DESCENDING THE RIVER PARANÁ

barbara kusa 
Bïa Krieger 
Luanda Siqueira 
LIXSANIA FERNANDEZ MARRERO

Luis Rigou 
Ensemble La Chimera
Eduardo Egüez – direction

Iguazú is a powerful word. Its etymology in guarani speaks of water’s grandeur, of the power of a river whose course is interrupted by colossal falls, the Garganta del Diablo (Devil’s Throat), which give birth, day after day, to centuries of Latin American history.

Just as the Andes mountains tower over the west of the continent, impassible bastions of the heights, so water rules the east and the plains, nourishing the earth, washing wounds and giving birth to rivers. They in turn become veins in which flow not only water but also the blood of former masters of arrows and foreign colonisers.

Paraná, Paranaiba in the north and Paraná de las Palmas in the south, Pilcomayo, Bermejo, Uruguay and Iguazú… What beautiful names! What fertility and wealth! All these rivers were the setting for and bore witness to the coexistence of so many local tribes with Europeans and Africans imported and settled by Portuguese and Spanish colonisers. The Tupi-Guarani, Tomonimes, Cayapos, Chaná, Charrúas, Querandíes, Toba and many other ethnic groups, along with Spanish, Portuguese, Africans and, later, Poles, Ukrainians, Russians and other peoples from eastern Europe, fashioned a cultural identity which now occupies southern Brazil, Paraguay and north-eastern Argentina.

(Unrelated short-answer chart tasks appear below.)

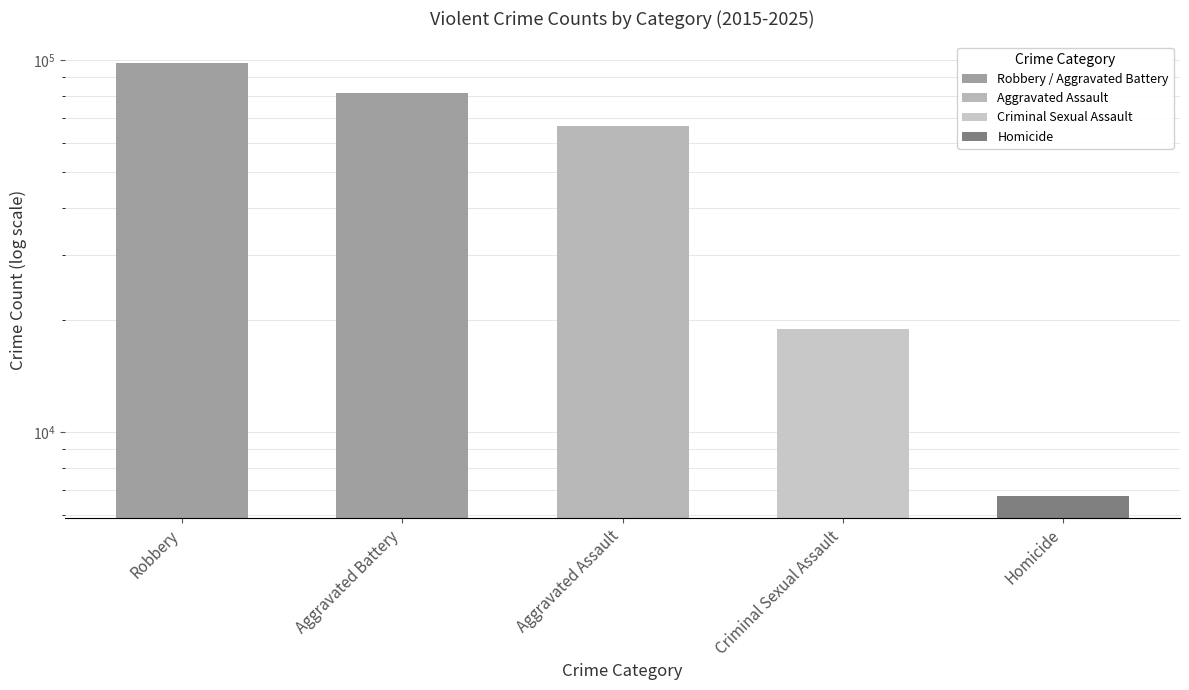

Where is the data nearest to the value 52459?

Aggravated Assault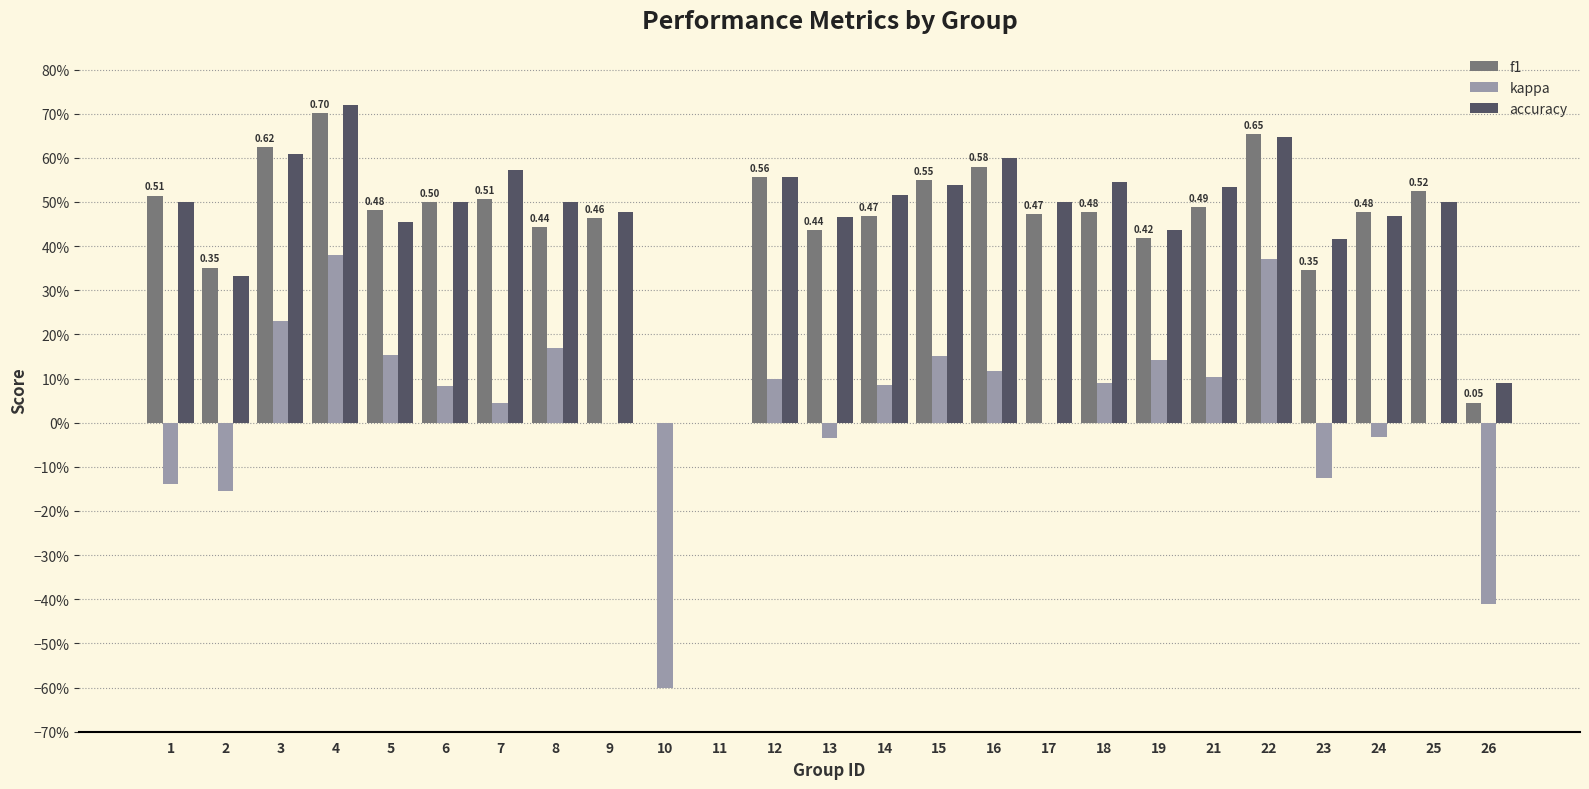

What is the difference between the maximum and minimum values in the accuracy series?

0.7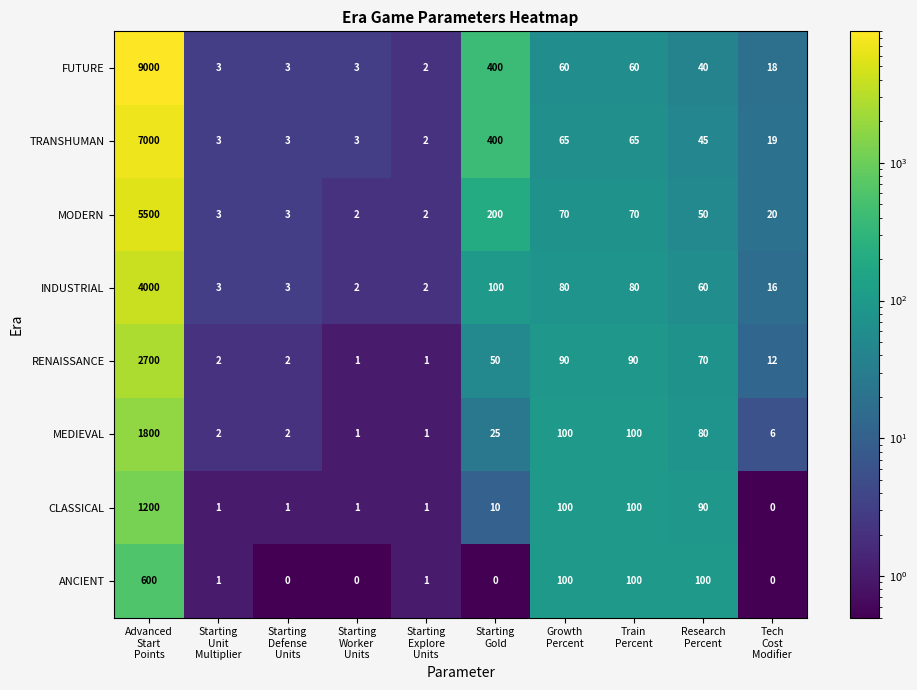

List the series in order of their peak value, highest first.

FUTURE, TRANSHUMAN, MODERN, INDUSTRIAL, RENAISSANCE, MEDIEVAL, CLASSICAL, ANCIENT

From the spectacular achievements of the Compañía de Jesús with Guarani tribes in the San Ignacio Guazú and Miní missions to the music composed by much later immigrants from eastern Europe, the Paraná and its tributaries are masters of their own musical forms, such as the guaraña, the polca or the galopa, the chamamé, the rasguido doble and the chamarrita, culminating in their final phase in the unrivalled milongas and tangos of the Río de la Plata.

In this programme you will notice, as is so often the case in these parts of the world from which I come, the constant interchange between sacred and secular, folk and high art, the oral tradition of musical transmission and the music written down by Jesuit hands. You will also sense the infinite secret nuances of colour and rhythm exchanged between the cultures crossed and nourished by these great rivers.

La Chimera invites you to take your place in the musical canoe that will be borne away on the slowly moving current of these majestic watercourses with their songs and their charms, past and present.